男性ホルモンの1つにテストステロンというものがあります。このホルモン自体は脱毛を引き起こすような悪さはせず、むしろ筋肉量を増やしたり、性欲を強くしたりする効果があります。しかし、このホルモンが頭皮に存在する5α-リダクターゼという還元酵素と結合してしまうと、DHT(ジヒドロテストステロン)という物質に変わってしまうのです。

AGA 進行パターン

髪は「発毛→成長→脱毛→発毛」というサイクルで生まれ変わり続けています。重要なのは「発毛→成長」の部分です。ここがしっかりしていると本数が多くなったり、1本1本が長く太く黒く成長してくれたりします。ただ、DHTがあることでこのサイクルが乱れ、まだ十分髪が成長していないのに脱毛に入ってしまうのです。こんなことを繰り返していたら、当然髪の本数は減り、生えている髪も短く細く、色も薄くなってしまうわけです。

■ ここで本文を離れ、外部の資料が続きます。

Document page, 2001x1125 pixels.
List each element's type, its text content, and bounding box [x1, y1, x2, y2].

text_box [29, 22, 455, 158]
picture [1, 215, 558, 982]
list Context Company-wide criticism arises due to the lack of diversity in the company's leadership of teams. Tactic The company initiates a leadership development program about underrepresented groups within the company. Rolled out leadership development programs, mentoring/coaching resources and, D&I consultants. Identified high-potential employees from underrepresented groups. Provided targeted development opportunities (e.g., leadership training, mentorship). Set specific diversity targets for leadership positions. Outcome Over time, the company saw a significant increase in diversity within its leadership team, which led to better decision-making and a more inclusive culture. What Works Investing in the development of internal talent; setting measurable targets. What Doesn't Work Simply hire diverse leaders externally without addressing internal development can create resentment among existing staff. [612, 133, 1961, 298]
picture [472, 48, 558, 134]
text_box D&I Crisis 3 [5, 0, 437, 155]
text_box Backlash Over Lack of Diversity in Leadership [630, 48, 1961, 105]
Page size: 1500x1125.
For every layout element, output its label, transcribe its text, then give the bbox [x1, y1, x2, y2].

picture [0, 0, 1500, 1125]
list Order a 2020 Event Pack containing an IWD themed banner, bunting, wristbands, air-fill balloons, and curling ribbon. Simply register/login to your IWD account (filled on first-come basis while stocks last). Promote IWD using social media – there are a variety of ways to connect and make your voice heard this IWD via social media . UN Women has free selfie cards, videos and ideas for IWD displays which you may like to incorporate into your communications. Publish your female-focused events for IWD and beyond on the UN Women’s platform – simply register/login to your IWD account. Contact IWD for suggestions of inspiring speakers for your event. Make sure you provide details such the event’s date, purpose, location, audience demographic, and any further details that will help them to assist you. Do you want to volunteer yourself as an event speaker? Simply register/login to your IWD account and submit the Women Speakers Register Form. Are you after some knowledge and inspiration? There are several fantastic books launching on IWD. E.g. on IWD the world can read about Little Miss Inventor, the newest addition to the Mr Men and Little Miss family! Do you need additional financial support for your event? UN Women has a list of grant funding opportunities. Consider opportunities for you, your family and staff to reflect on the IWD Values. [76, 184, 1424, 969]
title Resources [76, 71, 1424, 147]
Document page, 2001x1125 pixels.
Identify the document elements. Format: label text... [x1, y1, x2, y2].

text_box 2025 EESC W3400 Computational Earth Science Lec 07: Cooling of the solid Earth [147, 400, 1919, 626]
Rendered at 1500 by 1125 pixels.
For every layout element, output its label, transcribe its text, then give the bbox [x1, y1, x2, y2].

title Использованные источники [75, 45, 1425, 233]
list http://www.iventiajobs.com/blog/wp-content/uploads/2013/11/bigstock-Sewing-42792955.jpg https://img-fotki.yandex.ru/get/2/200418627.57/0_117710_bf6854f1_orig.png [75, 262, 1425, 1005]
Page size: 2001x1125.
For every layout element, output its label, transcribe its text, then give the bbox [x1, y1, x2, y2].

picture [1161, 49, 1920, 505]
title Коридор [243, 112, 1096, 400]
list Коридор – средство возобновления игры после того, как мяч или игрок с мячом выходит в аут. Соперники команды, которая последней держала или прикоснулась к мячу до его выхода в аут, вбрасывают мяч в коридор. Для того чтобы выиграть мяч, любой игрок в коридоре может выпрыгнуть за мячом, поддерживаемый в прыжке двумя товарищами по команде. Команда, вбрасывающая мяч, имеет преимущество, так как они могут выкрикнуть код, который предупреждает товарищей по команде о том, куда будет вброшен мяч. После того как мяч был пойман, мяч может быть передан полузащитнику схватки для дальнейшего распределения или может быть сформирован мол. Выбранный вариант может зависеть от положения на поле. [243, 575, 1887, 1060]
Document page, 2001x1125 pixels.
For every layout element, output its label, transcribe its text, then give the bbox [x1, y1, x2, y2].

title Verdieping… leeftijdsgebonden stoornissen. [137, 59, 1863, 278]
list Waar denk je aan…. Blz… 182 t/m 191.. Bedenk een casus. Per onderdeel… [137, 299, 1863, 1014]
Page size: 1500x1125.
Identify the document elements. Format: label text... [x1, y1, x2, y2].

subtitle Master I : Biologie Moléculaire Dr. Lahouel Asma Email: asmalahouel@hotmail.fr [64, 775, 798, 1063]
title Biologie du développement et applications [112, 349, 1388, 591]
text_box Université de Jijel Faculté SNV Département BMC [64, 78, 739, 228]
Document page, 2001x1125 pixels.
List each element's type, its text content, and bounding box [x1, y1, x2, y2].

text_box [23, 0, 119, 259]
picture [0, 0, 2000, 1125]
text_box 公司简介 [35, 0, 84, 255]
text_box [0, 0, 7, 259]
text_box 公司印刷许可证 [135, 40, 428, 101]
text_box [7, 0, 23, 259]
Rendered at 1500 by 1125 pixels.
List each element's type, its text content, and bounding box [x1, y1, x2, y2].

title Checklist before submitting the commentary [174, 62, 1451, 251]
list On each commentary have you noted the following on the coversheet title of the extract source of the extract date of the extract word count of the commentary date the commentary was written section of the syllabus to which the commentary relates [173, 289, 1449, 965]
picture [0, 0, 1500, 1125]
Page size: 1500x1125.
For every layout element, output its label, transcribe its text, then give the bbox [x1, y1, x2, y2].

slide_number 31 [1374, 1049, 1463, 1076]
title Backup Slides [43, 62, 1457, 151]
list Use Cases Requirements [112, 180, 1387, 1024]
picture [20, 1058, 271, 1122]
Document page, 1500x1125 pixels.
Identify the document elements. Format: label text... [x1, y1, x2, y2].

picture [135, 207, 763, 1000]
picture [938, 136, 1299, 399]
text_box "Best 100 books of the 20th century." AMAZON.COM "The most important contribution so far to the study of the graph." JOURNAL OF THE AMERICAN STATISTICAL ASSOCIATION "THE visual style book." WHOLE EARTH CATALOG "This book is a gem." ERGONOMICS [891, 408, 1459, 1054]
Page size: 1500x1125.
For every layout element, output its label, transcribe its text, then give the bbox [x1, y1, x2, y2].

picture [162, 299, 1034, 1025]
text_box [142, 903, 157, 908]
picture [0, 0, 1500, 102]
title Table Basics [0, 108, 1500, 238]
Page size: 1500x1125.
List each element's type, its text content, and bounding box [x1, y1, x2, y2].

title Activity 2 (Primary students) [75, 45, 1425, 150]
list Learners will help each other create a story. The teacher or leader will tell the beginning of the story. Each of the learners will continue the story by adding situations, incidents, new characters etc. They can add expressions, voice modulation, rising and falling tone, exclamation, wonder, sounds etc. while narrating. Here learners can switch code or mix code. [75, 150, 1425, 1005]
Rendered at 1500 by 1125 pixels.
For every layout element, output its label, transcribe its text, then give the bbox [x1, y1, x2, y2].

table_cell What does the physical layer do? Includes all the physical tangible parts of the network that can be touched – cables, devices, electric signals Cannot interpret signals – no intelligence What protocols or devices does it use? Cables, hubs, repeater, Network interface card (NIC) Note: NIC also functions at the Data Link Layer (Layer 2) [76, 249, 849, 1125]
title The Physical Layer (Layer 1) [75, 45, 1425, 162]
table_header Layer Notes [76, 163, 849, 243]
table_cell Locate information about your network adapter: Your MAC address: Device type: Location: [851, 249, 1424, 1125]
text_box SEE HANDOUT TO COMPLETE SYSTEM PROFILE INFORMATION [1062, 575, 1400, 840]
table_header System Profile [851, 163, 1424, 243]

以上のメカニズムから、AGA(男性型脱毛症)の発症を防いだり、進行を遅らせたりするためには、いかにしてDHTを作らせないようにするかということにかかっていると言えます。

 

AGAの仕組みについて詳しく知りたい方はこちら。

ヘアサイクルからAGA(男性型脱毛症)の仕組みを解剖!(関連記事)

AGAの症状パターン

AGA(男性型脱毛症)の発症原因がたくさんあることは述べましたが、AGA(男性型脱毛症)の症状もたくさんのパターンがあります。ここでは分かりやすくするために大きく3つのパターンをご紹介します。

額の生え際

これはいわゆる「M字ハゲ」につながる脱毛の流れです。ざっと7段階に分かれており、5段階目くらいではM字がつながって、前頭部から脱毛したのと区別がつかないほどになります。

前頭部

これはM字になることなく、どんどんおでこが広がっていくような感じで脱毛してしまうパターンです。ここは大きくわけて4段階あるようですが、初期段階では、先ほどの額の生え際(M字ハゲ)との区別は付きません。

頭頂部

これはいわゆる「てっぺんハゲ」というタイプです。まるでカッパの皿のようにつむじのあたりの頭皮が目立ち始め、脱毛が進んでしまいます。頭頂部だけでは2段階ほどに分かれているようですが、途中から額の生え際(M字ハゲ)と合流してしまうことが多いようです。

AGA 進行パターン

いかがでしょうか。この3タイプが基本ですが、AGA(男性型脱毛症)はこの合わせ技になってしまうところがとても厄介な点です。ただ、AGA(男性型脱毛症)のもう1つの特徴として、脱毛は進んでしまいますが、毛根が死んでしまうわけではありません。多くの場合、髪はすべてうぶ毛のような状態になっていることが多いので、成長させ方次第で回復する可能性があります

AGAの進行レベルをチェック

AGA(男性型脱毛症)の進行レベルを正しく判断するために用いられるものが「ハミルトンノーウッド分類症例」です。アメリカのハミルトン医師が考案した分類症例で、AGA(男性型脱毛症)の進行レベルを7段階で分類しており(特殊型を含めると9段階)、素人にも分かりやすいので、詳しく扱っていきましょう。

AGA 進行パターン

Ⅰ型
脱毛本数の目安は「3,000~4,000本」です。
額の生え際から脱毛が始まり、いわゆるM字ハゲが進行していきます。ただ、「M」だとは分かりにくい状態なので、少し額が広がった程度にしか感じないかもしれません。

Ⅱ型
脱毛本数の目安は「5,000~8,000本」です。
Ⅰ型が進行した状態で、だいぶMという形が分かりやすくなっています。自覚症状も出てくる頃ですが、年齢ゆえの脱毛かと勘違いしている人も多いようです。
またこのⅡ型には「Ⅱ-Vertex型」という特殊型もあります。これはⅡ型の脱毛と共に、頭頂部の脱毛も進んでしまっている状態です。

Ⅲ型
脱毛本数の目安は「9,000~15,000本」です。
これはⅡ型がさらに進行した状態で、完全にM字ハゲだと認識できるレベルです。ここまでくると前や横からみれば明らかにボリュームが減っており、薄毛の悩みを持ち始めるでしょう。
またこのⅢ型にも「Ⅲ-Vertex型」という特殊型があります。これはⅢ型の脱毛と共に、頭頂部の脱毛も進んでしまっている状態で、Ⅱ-Vertex型がより一層進行している状態です。

Ⅳ型
脱毛本数の目安は「15,000~25,000本」です。
Ⅲ型がより一層進行しています。先ほどまでのⅡ型やⅢ型では特殊型として「Vertex型」をご紹介しましたが、このⅣ型では当たり前のように頭頂部の脱毛も加わります

Ⅴ型
脱毛本数の目安は「25,000~35,000本」です。
Ⅳ型がさらに進行した状態です。前頭部の脱毛と頭頂部の脱毛範囲がさらに広範囲になっています。ただこの2箇所はかろうじて別エリアとなっていることがわかります。

Ⅵ型
脱毛本数の目安は「35,000~45,000本」です。
Ⅴ型がさらに進行しています。前頭部の脱毛と頭頂部の脱毛が合体し、その境界線が分からなくなっています。アニメ「サザエさん」に登場する「波平さん」の状態です。この状態の場合、そのまま頭皮を晒す場合と、側頭部の髪を伸ばして頭頂部を隠す、いわゆる「バーコード」の状態になります。

Ⅶ型
脱毛本数の目安は「45,000~60,000本」です。
Ⅵ型がさらに進行しています。残っている部分は側頭部の一部と後頭部のみ。側頭部の髪を伸ばしてバーコードにすることも難しい状態です。後頭部はまだ黒髪が残りますが、前頭部や頭頂部はうぶ毛すら確認することが難しくなっています。

AGA(男性型脱毛症)は初期段階こそ「額が広くなったかな?」という程度でしかなく、AGA(男性型脱毛症)だという自覚症状はありません。しかし、M字ハゲが進んで自覚し始めた頃には、こっそり頭頂部の脱毛も進んでしまっていることがあります。

実際この状態はAGA(男性型脱毛症)としては中程度の進行状況となっているので、個人の努力などでは対応できなくなっているでしょう。

AGA(男性型脱毛症)は早期発見・早期治療に努めることが絶対条件なので、早めに医療機関で診断・治療を始めるようにしましょう。